TEXTO DEL EJERCICIO:

>>>

En la vida hay dos formas de comerse una galleta: o te la comes industrial o te la comes casera. Pues lo mismo pasa con los libros.
Mis libros son como esa galleta casera que una madre crea con todo el amor del mundo para su hijo. De hecho, todos y cada uno de los cuentos y libros infantiles que escribo están creados para mi pequeña.
Son caseros, como las galletas.
Son simplemente libros hechos y publicados con mucho amor por una madre para su hija.
Soy Martina Molina, una escritora empedernida desde que a los 8 años agarrara mi libreta y mi lápiz y me negara a soltarlos hasta hoy.
Hace ya 5 años que soy madre de una niña preciosa y cuando inició esta etapa de mi vida lo que con más fuerza me nacía escribir eran libros para mi pequeña. Ahora puedo afirmar orgullosa que a través de mis libros, mi peque
-ha adquirido vocabulario: los colores, animales, juguetes…
-ha dejado el chupete
-me ha contado ella a mí cuentos por la noche
-hemos trabajado -y vencido- su miedo a los perritos
-hemos hecho juntas la transición de dejar el pañal…y digo hemos, porque a través del libro aprendí yo más que ella…a comprender lo que sentía y a valorar sus pequeños logros.

<<<

TAREA 1: En el texto sobre los libros infantiles caseros, explica por qué la autora usa «hemos» al hablar de la transición de dejar el pañal.
TAREA 2: Escribe lo que sigue al final del texto sobre los libros infantiles caseros, a partir de su última oración.

MATERIAL DE ORIGEN:
>>>

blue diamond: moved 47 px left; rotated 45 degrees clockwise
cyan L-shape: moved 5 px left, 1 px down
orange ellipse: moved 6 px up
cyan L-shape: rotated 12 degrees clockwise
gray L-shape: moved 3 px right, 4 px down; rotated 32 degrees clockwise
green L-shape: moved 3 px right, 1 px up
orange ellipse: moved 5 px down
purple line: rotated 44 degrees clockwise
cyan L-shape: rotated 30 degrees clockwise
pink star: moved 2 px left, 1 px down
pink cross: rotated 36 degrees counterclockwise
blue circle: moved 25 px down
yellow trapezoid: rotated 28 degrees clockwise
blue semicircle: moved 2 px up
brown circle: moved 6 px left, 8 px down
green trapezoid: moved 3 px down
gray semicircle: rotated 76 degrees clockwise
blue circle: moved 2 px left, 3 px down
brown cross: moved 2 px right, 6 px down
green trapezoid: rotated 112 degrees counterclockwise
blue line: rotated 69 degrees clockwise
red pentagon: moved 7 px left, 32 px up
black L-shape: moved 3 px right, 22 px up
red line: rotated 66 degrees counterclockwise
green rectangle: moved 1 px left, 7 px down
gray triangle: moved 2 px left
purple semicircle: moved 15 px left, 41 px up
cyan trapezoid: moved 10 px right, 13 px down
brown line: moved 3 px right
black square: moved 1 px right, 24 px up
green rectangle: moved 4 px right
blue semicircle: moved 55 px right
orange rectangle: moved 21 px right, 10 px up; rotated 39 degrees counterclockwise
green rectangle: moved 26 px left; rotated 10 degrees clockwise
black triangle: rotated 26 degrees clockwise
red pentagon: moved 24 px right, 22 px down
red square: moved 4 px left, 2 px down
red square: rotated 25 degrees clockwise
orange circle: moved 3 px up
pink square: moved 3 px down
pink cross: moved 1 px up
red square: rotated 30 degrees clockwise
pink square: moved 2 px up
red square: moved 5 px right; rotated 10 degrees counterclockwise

<<<

RESULTADO 1: Porque, a través del libro, ella aprendió más que su hija: aprendió a comprender lo que la niña sentía y a valorar sus pequeños logros.

RESULTADO 2:
-hemos aprendido a identificar emociones
-hemos trabajado su frustración cuando una cosa "noooo saleee" y las rabietas, aunque eso, la verdad sea dicha, con un cuento sólo no se resuelve…voy a necesitar unos cuantos. (Actualización: ánimo queridos padres, las rabietas mejoran muchísimo con la edad, veréis cuando su raciocinio haga su aparición estelar y explicándole un asunto lo comprenda, eso es una maravilla de la naturaleza!!!)
-nos hemos dado besos y abrazos infinitos por la noche en la hora del cuento para atraer a la estrellita de los sueños bonitos.
-ha entrado al cole sabiendo identificar los números y contar del 1 al 10, y
-sabiendo reconocer todas las letras del alfabeto.
-yo he ganando muchas, muchas, horas de sueño gracias a los "cuentos en español" que también grabo en audio, mientras la peque desarrolla los mismos circuitos cerebrales que con la lectura…
Y aunque todo lo anterior son para mí grandes hazañas de las que me siento muy orgullosa, quizá lo más importante es que desde sus 3 años tiene hábito de lectura y ahora, ya con 5, lee estupendamente ella sola.